More wired than a Roman Internet café
YouTube. You've probably noticed that there are always a couple of Classics-themed YouTube videos here to entertain you before you dig into the real meat of eLearning and language study. That's a fundamental issue with video hosting sites: quick bites of entertainment, advertising for bands, an archive for classic children's programming. Sites like YouTube are, however, also being used to host brief, educational how-to videos. Take for example a search on "teach yourself guitar." Seven videos appear, ready to teach you "Daughters" by John Mayer, or "Girl Afraid" by The Smiths.

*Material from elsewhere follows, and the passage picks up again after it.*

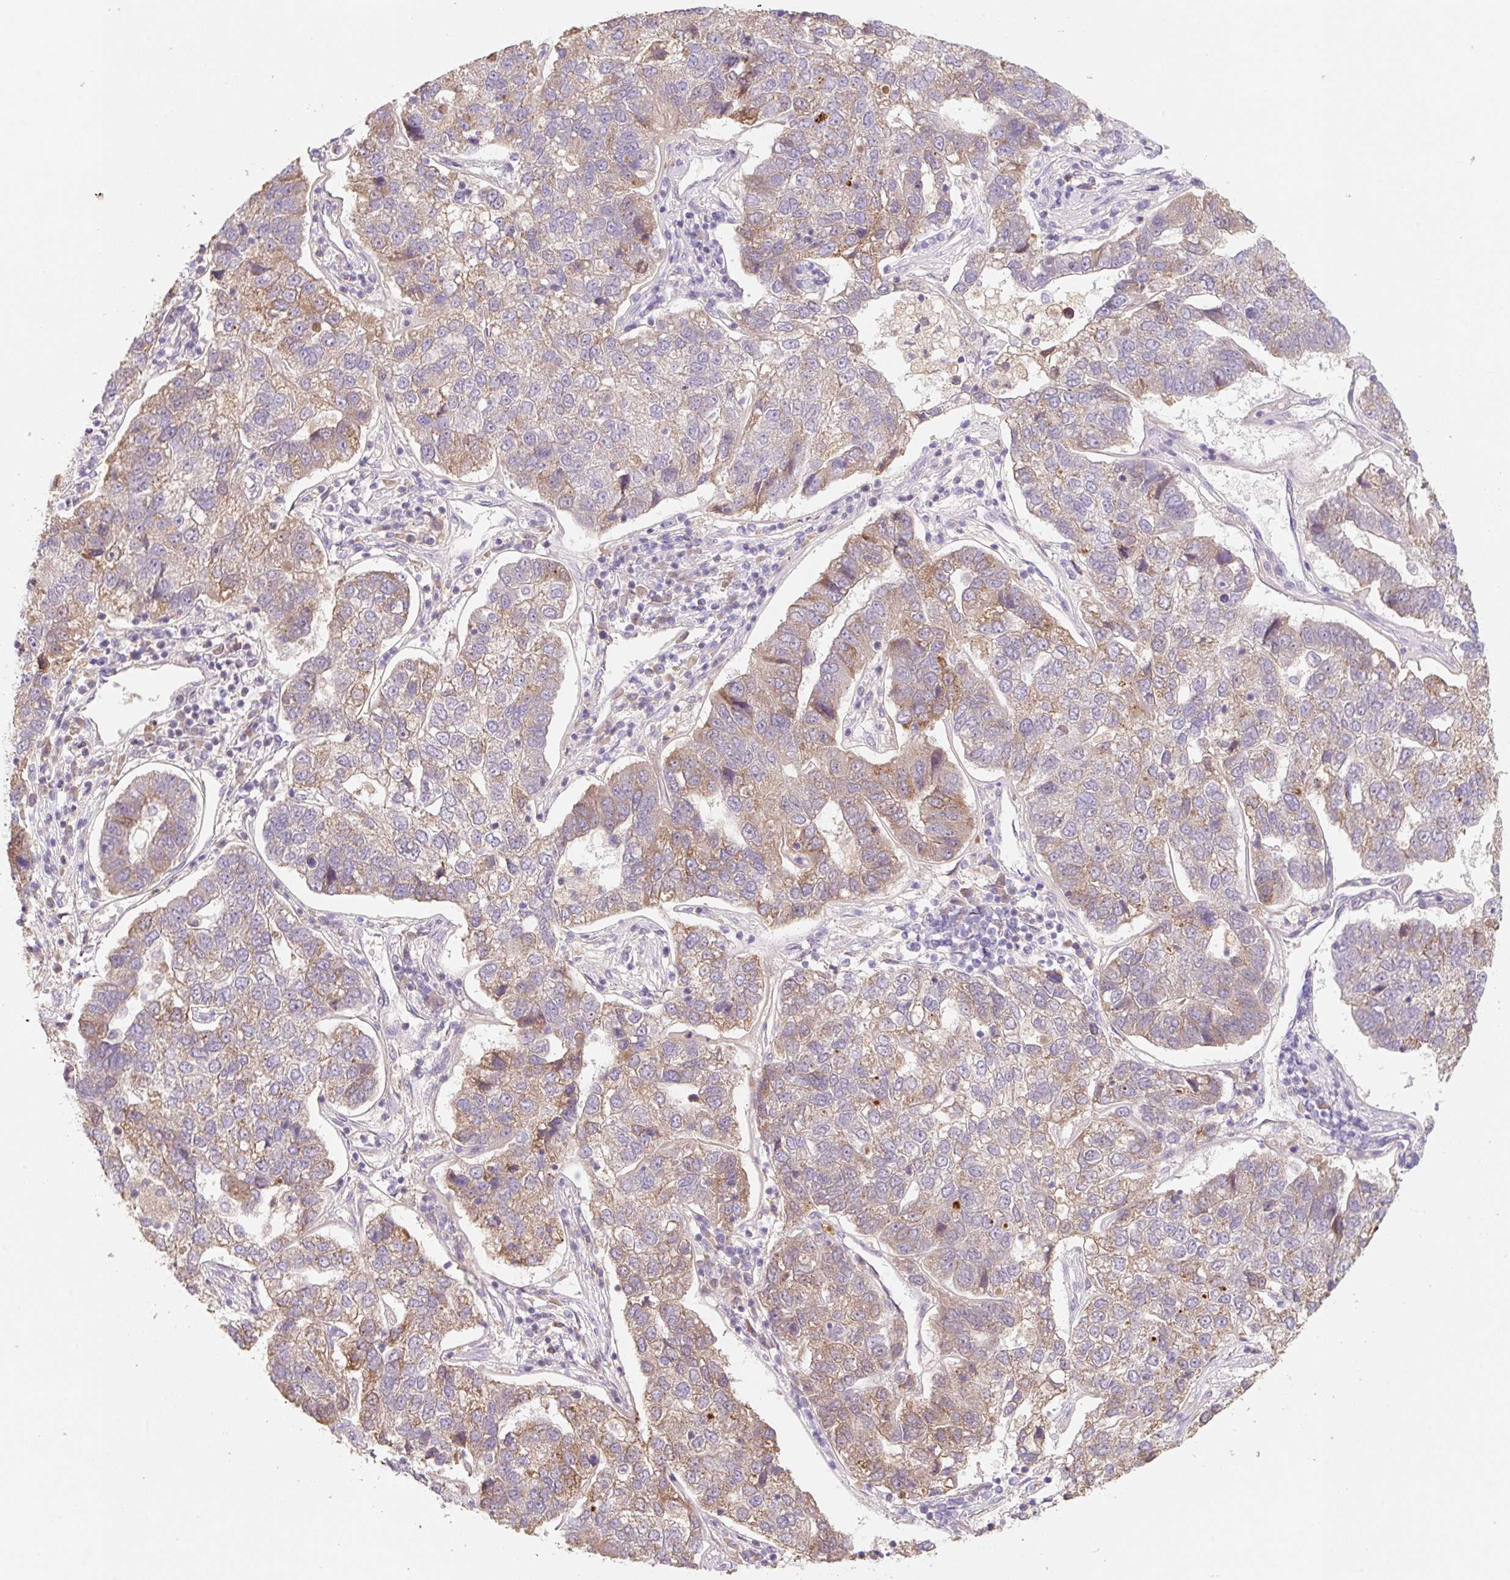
{"staining": {"intensity": "moderate", "quantity": "25%-75%", "location": "cytoplasmic/membranous"}, "tissue": "pancreatic cancer", "cell_type": "Tumor cells", "image_type": "cancer", "snomed": [{"axis": "morphology", "description": "Adenocarcinoma, NOS"}, {"axis": "topography", "description": "Pancreas"}], "caption": "Protein expression analysis of human adenocarcinoma (pancreatic) reveals moderate cytoplasmic/membranous staining in approximately 25%-75% of tumor cells. (Brightfield microscopy of DAB IHC at high magnification).", "gene": "MIA2", "patient": {"sex": "female", "age": 61}}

But what about for foreign languages? "Teach yourself French" yields three kissing videos. "Teach yourself Spanish" does have one reasonably professional 10-minute video. But only one. "Teach yourself Russian" retrieves three self-defense clips from the eponymous "Crazy Russian". Changing things up with keyword searching for phrases like "Learn German" is considerably more fruitful (790 videos). "Learn Latin"? 236 clips. Omit anything to do with America and dancing and you get just over 80 -- but still, music and Spanish-themed culture do crop up in between somewhat useful tutorials. There's just not a lot there. And forget about ancient Greek. Searching on "learn ancient Greek" gives you zero hits. Modern Greek is only slightly better, but only if you omit the "how to swear in Greek" fillums.
YouTube can be the vast, untapped resource for distance learning Classics via video. There must be some ABD out there, putting off the ole dissertation to bring the dual nature of the aorist to some heretofore unknown, brilliant clarity via charismatic delivery through webcam. Is it you?